Baked Parmesan Jumbo Shrimp

  Photo & Video Sharing by SmugMug
  • 12 jumbo shrimp (10 to 12 per lb)
  • 2 tablespoons olive oil
  • 1 clove minced garlic
  • salt and pepper
  • 1/2 cup breadcrumbs
  • 1/4 cup grated parmesan cheese
  • melted butter
  •  lemon, cut in wedges
Peel and devein shrimp, leaving tails intact. Rinse. In a bowl, mix oil, garlic, salt and pepper. Toss shrimp in mixture to coat. Refrigerate 30 mins- 1 hour. In a shallow bowl, mix breadcrumbs and cheese. Heat oven to 475. Place each shrimp in mixture to coat lightly on both sides and place shrimp in an ungreased 9x13 pan (or larger if you're doubling). Shrimp should not touch. Drizzle with melted butter and bake on center rack for 10 minutes. Serve hot with lemon wedges.

Eat. Repeat. Lick fingers.

Friday, August 26, 2011

Old Fashioned Blackberry Milkshake

You just caught me in the kitchen holding the empty blender over my mouth trying to get a few more drops from the bottom. It's THAT good.

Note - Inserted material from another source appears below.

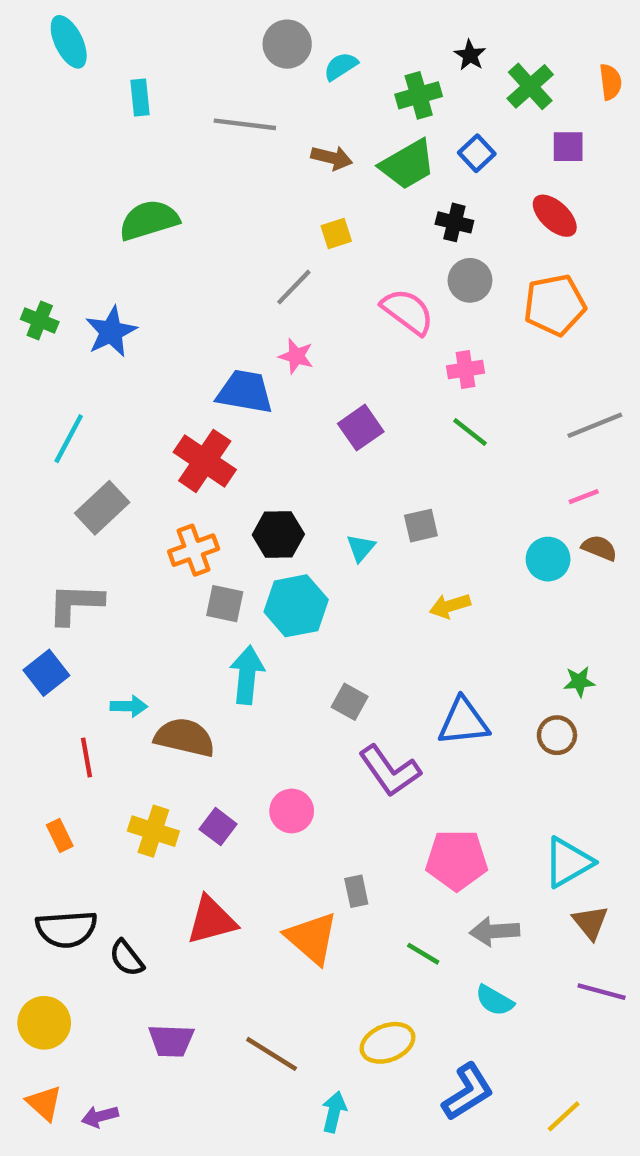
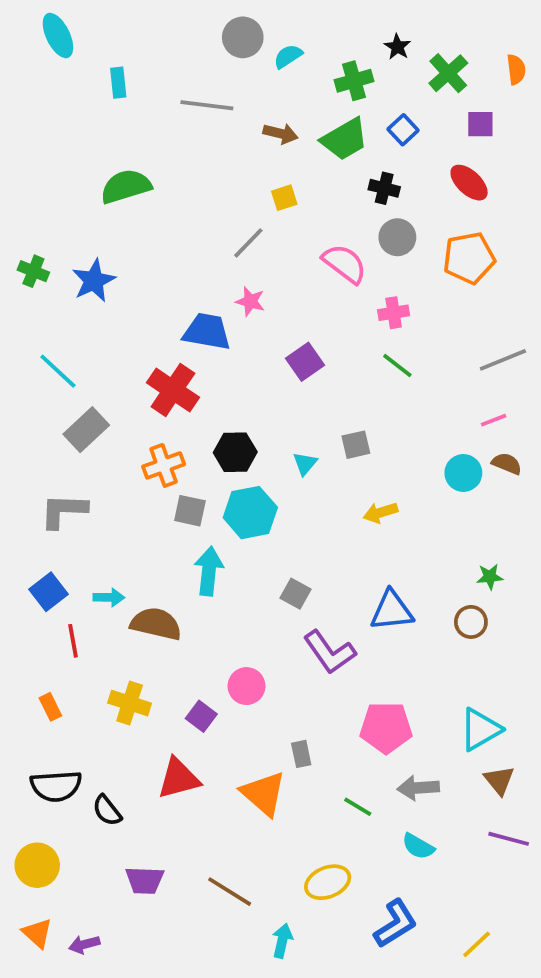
cyan line: (69, 439) -> (58, 371), turned -75
blue square: (46, 673) -> (49, 592), moved
purple square: (218, 827) -> (201, 716), moved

I'm in love. I've concocted a piece of heaven ;) Enjoy

1/2 cup cold milk
1/4 cup carbonated water
3 tablespoons malted milk powder
1/2 teaspoon vanilla extract
3 large scoops vanilla ice cream
2 tablespoons blackberry syrup (or chocolate, or strawberry, or whatever ;)
Mix all ingredients in blender :)

Saturday, August 6, 2011

Red Velvet Ice Cream Cake with Cream Cheese Frosting

Photo & Video Sharing by SmugMug

1 Red Velvet Cake Mix (mixed according to package directions)
Chocolate Chip Ice Cream
Cream Cheese Frosting - recipe below
Hot Fudge (optional)

Bake 1/2 cake mix in the bottom of a greased 8 or 9" spring-form pan. Allow to cool for about 10 minutes before removing from pan carefully to cooling rack. Bake other half of cake mix. Leave this half in the pan and allow to cool completely. While it's cooling take the ice cream out and allow it to soften. You dont want it melted, just soft enough to spread.

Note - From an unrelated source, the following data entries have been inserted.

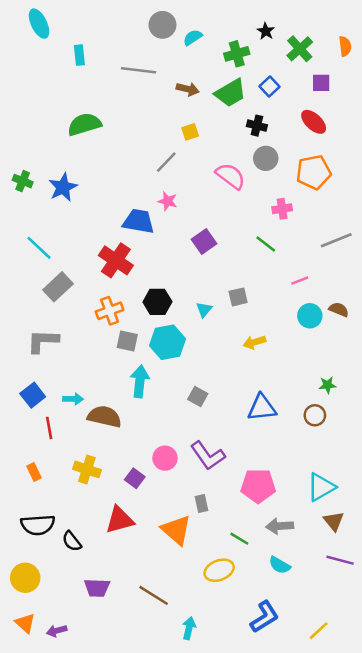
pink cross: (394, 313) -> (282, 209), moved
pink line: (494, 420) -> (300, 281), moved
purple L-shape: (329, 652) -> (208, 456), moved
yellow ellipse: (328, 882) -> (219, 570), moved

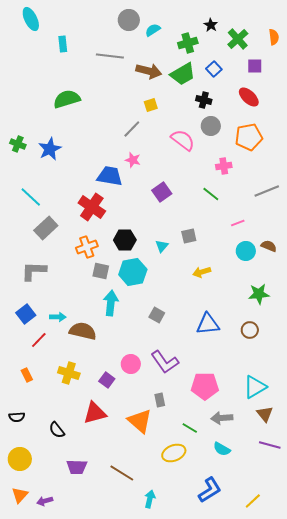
brown arrow: (188, 89) -> (149, 71), size x1.4
green star: (327, 385) -> (259, 294), moved, size x1.5
red line: (49, 428) -> (39, 340), turned 54
black semicircle: (38, 525) -> (17, 417), moved, size x0.6
orange triangle: (25, 623) -> (20, 495), turned 30

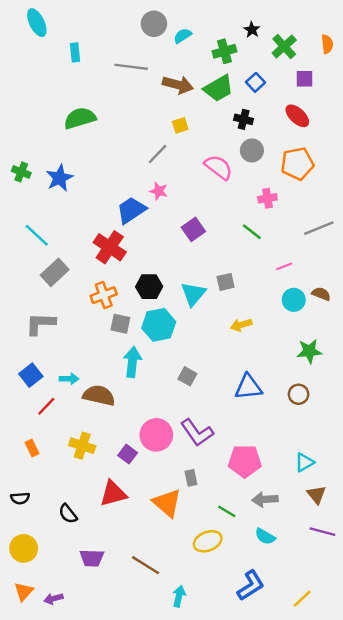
blue trapezoid: (110, 176) -> (131, 210), turned -44
cyan triangle: (162, 246) -> (193, 294), size x1.6
pink circle: (131, 364) -> (156, 435), size x1.4
cyan triangle: (255, 387) -> (304, 462), size x0.7

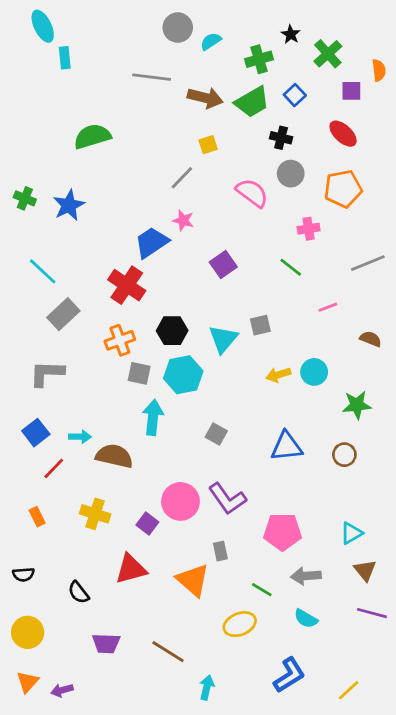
orange semicircle: (327, 44) -> (379, 70), moved
cyan rectangle: (75, 52) -> (65, 58), moved
cyan circle: (294, 300) -> (314, 372), moved

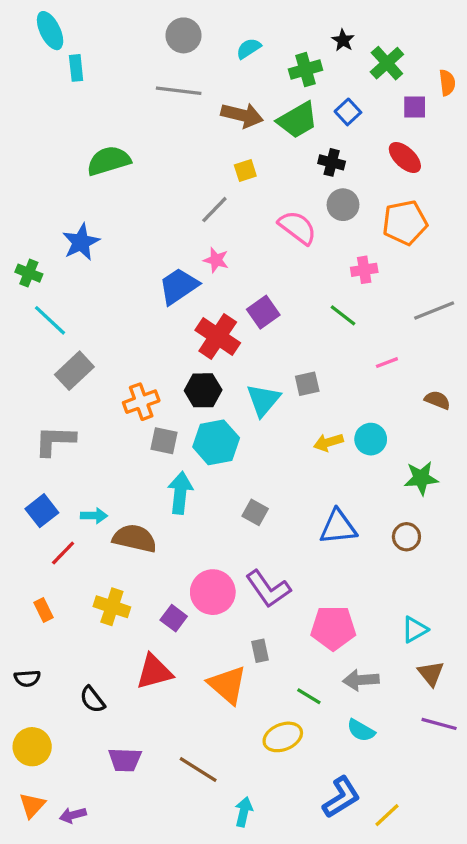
gray circle: (178, 28) -> (183, 35), moved
green cross: (25, 198) -> (29, 273), moved
red cross: (127, 285) -> (218, 337), moved
yellow line: (349, 690) -> (387, 815), moved

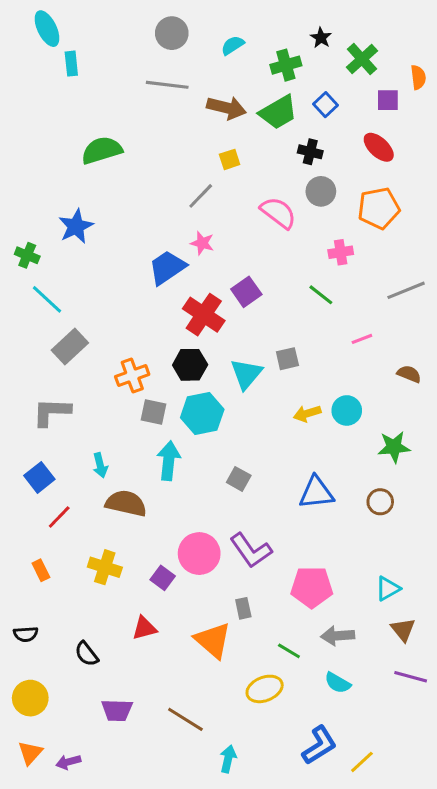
cyan arrow: (94, 516) -> (100, 465), moved, turned 75
red triangle: (154, 672) -> (144, 628), size x0.7

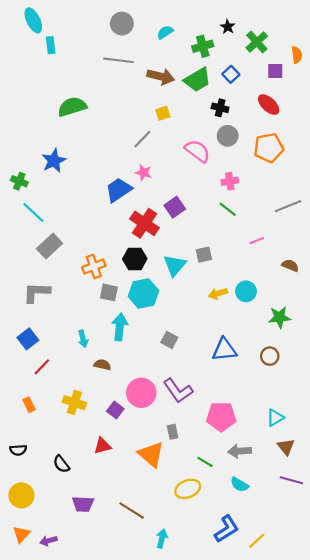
pink cross: (341, 252) -> (230, 181), moved
cyan arrow: (100, 465) -> (83, 339), moved
brown semicircle: (126, 503) -> (102, 365), moved, size x0.6

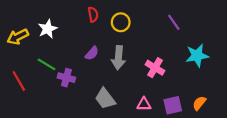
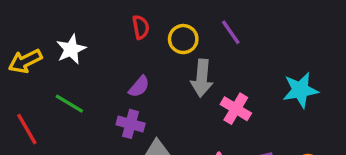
purple line: (174, 22) -> (231, 32), moved
gray arrow: (118, 58) -> (202, 78), moved
purple cross: (66, 78) -> (131, 124), moved

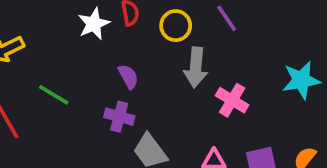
white star: (71, 49) -> (94, 24), moved
purple semicircle: (139, 87) -> (128, 77), turned -70

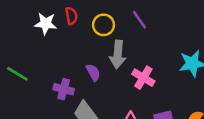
white star: (94, 24) -> (46, 24), turned 30
purple semicircle: (128, 77) -> (93, 72), moved

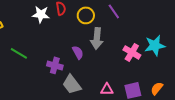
pink cross: (143, 78) -> (132, 52), moved

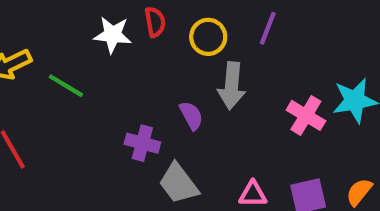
purple line: (114, 11) -> (268, 28), turned 56
green line: (19, 53) -> (66, 86), moved

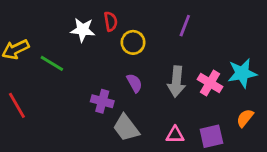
yellow circle: (208, 37) -> (133, 42), moved
gray arrow: (232, 86) -> (176, 82), moved
orange semicircle: (359, 192) -> (245, 118), moved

Spread ice cream (make it as thick as you want, i usually use about 1/2 of a 1/2 gallon) over cake in pan. Then top with other half and smash together slightly like a sandwich.

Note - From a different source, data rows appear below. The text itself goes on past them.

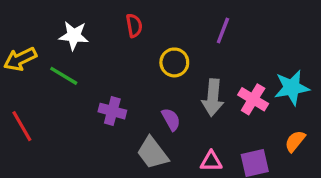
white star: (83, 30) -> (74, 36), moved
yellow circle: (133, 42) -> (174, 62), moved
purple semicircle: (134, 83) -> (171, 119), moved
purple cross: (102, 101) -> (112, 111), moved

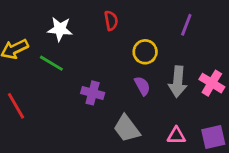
purple semicircle: (171, 119) -> (142, 86), moved

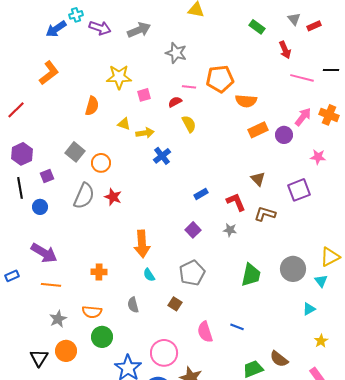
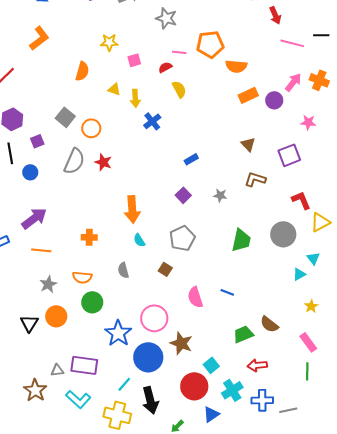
yellow star: (119, 77) -> (109, 42), size x0.7
yellow arrow: (145, 133) -> (135, 98), turned 96
red L-shape: (236, 202) -> (301, 200), moved
purple arrow: (44, 253) -> (34, 218), turned -68
cyan triangle: (321, 281) -> (313, 258), moved

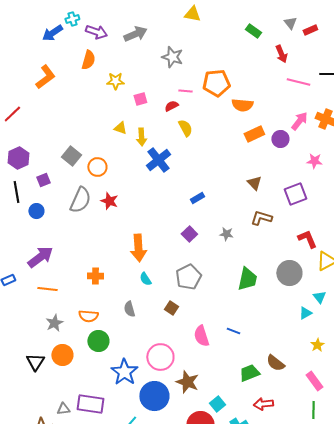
orange semicircle: (82, 71) -> (88, 60), moved
blue cross: (152, 121) -> (158, 160), size x1.4

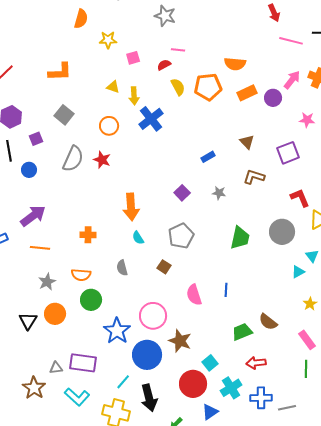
orange L-shape: (45, 77) -> (60, 72), moved, turned 35
orange pentagon: (216, 83) -> (208, 87), moved
orange circle: (97, 167) -> (109, 126), moved
blue rectangle: (197, 198) -> (208, 157), moved
blue line: (233, 331) -> (226, 290), turned 72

Freeze overnight or until hard.

Remove from freezer and remove edge of pan. Frost with cream cheese frosting. It's best to decorate at this stage since after the frosting is frozen nothing will stick to it.

Place frosted cake back in freezer.

Serve! Drizzle slices with hot fudge (optional).

As you can tell you can use ANY type of ice cream/cake/frosting combination you like. Get creative. And thanks Rachel for all the tips :)

Cream Cheese Frosting: 
2 (8 ounce) packages cream cheese,
1/2 cup butter, softened
3 cups sifted confectioners' sugar
2 teaspoons vanilla extract
1. In a medium bowl, cream together the cream cheese and butter until creamy. Mix in the vanilla, then gradually stir in the confectioners' sugar. Store in the refrigerator after use.